SYNERGISTIC USE OF REMOTE SENSING, GIS AND HYDROLOGICAL MODELS FOR STUDY OF AUGUST 2018 KERALA FLOODS
- 1Indian Institute of Remote Sensing, ISRO, 248001, 4-Kalidas Road, Dehradun, Uttarakhand, India
- 2Indian Institute of Technology (IIT) Delhi, India
- 3Indian Institute of Technology (IIT) Roorkee, India
Keywords: Remote Sensing, Kerala, Flood, Hydrological and hydrodynamic modelling, SAR, GEE
Abstract. Remote sensing and hydrological models are one of the foremost tools for rapid and comprehensive study of flood hazards and disasters in any parts of the world. Current study is focused on severe 2018 Kerala flood, and is done using various remote sensing data, geospatial tools and combination of hydrological/hydrodynamic/topographical models. Flood mapping is done with pre and post floods remote sensing datasets. For pre-Flood analysis, Normalized Difference Water Index (NDWI) map was prepared on Google Earth Engine (GEE), using Sentinel-2 images for the period of Feb. 2017 to identify permanent water bodies. For post-Flood analysis, GEE was used to download the pre-processed and thermal noise removed Sentinel-1 SAR image for Aug. 9, 2018, Aug. 14 and Aug. 21, 2018 and flood maps were generated using this data.

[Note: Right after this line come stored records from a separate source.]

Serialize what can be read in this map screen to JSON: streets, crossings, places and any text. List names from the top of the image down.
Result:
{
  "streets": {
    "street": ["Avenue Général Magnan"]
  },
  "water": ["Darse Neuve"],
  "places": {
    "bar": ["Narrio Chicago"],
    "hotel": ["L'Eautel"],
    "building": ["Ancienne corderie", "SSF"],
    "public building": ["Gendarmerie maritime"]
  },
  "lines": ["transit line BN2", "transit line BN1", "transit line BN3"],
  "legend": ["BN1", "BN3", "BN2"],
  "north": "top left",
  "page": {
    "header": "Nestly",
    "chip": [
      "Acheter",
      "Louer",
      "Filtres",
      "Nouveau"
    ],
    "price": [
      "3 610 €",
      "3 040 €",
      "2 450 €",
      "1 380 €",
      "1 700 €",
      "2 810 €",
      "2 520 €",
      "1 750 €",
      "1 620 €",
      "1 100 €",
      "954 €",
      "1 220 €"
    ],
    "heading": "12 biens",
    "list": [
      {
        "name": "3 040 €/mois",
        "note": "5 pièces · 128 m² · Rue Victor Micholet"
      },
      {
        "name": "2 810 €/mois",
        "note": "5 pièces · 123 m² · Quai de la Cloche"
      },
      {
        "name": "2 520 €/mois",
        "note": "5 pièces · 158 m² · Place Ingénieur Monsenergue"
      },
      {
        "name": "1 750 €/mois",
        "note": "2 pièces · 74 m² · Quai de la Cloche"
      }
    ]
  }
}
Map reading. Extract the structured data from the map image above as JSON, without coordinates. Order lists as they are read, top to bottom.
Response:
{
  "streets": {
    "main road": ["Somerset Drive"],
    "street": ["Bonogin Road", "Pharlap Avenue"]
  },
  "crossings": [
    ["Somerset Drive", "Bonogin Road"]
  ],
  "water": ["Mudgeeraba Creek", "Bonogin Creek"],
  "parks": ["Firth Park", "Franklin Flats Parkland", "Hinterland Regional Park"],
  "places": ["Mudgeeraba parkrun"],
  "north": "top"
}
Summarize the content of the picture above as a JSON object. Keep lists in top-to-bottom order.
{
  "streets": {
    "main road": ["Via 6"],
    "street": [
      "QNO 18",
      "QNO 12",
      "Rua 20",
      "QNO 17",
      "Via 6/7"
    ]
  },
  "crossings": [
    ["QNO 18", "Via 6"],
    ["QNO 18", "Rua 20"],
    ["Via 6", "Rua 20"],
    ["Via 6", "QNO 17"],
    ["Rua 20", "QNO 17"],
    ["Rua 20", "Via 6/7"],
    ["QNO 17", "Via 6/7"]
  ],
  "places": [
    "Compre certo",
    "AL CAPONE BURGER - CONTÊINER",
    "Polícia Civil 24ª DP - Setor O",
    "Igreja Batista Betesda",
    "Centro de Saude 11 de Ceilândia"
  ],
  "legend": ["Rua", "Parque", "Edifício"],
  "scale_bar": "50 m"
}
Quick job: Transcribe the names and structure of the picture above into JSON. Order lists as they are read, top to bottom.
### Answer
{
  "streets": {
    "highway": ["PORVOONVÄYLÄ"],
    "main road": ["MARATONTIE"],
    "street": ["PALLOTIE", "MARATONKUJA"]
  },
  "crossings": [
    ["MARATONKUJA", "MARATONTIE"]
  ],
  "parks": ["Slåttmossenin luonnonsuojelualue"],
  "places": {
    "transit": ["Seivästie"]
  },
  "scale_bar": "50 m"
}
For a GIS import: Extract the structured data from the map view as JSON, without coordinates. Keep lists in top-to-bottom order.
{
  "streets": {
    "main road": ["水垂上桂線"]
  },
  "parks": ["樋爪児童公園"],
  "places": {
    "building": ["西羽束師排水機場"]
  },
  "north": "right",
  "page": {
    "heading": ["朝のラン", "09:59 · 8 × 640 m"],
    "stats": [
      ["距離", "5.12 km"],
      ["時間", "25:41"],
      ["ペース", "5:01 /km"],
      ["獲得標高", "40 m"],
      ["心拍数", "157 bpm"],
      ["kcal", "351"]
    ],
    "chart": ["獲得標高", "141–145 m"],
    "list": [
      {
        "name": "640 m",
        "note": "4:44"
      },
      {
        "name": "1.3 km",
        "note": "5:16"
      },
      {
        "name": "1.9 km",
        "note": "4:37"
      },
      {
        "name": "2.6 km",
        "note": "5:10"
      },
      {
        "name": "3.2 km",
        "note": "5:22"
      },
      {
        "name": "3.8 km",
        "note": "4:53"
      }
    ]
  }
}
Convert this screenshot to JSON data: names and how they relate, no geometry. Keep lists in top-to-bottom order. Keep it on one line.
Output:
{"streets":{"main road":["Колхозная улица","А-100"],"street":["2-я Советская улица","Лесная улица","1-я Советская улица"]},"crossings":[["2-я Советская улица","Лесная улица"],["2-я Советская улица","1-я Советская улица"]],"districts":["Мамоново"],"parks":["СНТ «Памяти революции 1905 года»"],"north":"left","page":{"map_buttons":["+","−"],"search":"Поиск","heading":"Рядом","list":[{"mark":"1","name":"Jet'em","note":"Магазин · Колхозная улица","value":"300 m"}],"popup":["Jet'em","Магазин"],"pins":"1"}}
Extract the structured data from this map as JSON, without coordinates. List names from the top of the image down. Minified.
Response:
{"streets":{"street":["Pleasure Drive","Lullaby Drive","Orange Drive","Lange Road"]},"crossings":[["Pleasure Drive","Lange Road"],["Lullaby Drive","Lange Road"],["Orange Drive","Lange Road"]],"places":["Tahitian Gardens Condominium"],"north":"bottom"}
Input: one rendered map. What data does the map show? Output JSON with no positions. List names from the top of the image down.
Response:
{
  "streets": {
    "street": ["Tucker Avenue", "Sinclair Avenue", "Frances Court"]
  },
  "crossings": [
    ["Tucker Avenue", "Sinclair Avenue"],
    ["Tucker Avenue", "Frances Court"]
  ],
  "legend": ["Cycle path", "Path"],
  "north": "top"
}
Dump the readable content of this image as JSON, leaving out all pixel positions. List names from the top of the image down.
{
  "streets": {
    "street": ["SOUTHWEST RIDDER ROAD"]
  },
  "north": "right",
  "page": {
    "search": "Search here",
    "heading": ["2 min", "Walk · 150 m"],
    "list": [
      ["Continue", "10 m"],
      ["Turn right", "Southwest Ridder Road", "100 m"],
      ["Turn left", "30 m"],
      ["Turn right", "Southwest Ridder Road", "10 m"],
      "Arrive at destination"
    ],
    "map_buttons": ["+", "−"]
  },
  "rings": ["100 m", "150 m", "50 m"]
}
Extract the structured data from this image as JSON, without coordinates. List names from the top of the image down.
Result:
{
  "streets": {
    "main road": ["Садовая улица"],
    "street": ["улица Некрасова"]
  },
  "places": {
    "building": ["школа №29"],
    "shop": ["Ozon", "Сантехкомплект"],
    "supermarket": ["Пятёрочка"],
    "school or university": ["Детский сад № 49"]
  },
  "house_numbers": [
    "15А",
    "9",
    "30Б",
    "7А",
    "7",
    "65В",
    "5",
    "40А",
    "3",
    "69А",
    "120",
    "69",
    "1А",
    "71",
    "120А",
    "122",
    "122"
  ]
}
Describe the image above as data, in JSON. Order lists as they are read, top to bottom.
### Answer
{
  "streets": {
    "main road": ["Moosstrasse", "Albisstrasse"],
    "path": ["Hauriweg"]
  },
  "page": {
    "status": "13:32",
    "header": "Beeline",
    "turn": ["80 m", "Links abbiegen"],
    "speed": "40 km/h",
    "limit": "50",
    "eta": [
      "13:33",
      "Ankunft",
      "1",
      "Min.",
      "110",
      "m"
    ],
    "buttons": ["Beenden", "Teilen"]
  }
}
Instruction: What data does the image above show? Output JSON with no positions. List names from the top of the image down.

In addition to SAR data, probable flood inundation areas using topography-based flood inundation tool HAND (Height Above Nearest Drainage tool) was also utilized. Hydrological simulation was carried out for all 12 major river sub-basins of Kerala, where floods are reported. Indian Meteorological Department-Global Precipitation Measurement (IMD-GPM) gridded daily data is used as input meteorological data for hydrological simulations. The hydrological simulations results were verified using published Central Water Commission (CWC) reports and reservoirs data for India-WRIS. The hydrodynamic simulation was also performed for simulating the Idukki dam release data and flood condition in downstream areas. Overall, an integrated study and developed approach can be utilized by state and central water and disaster management agencies to develop flood early warning systems.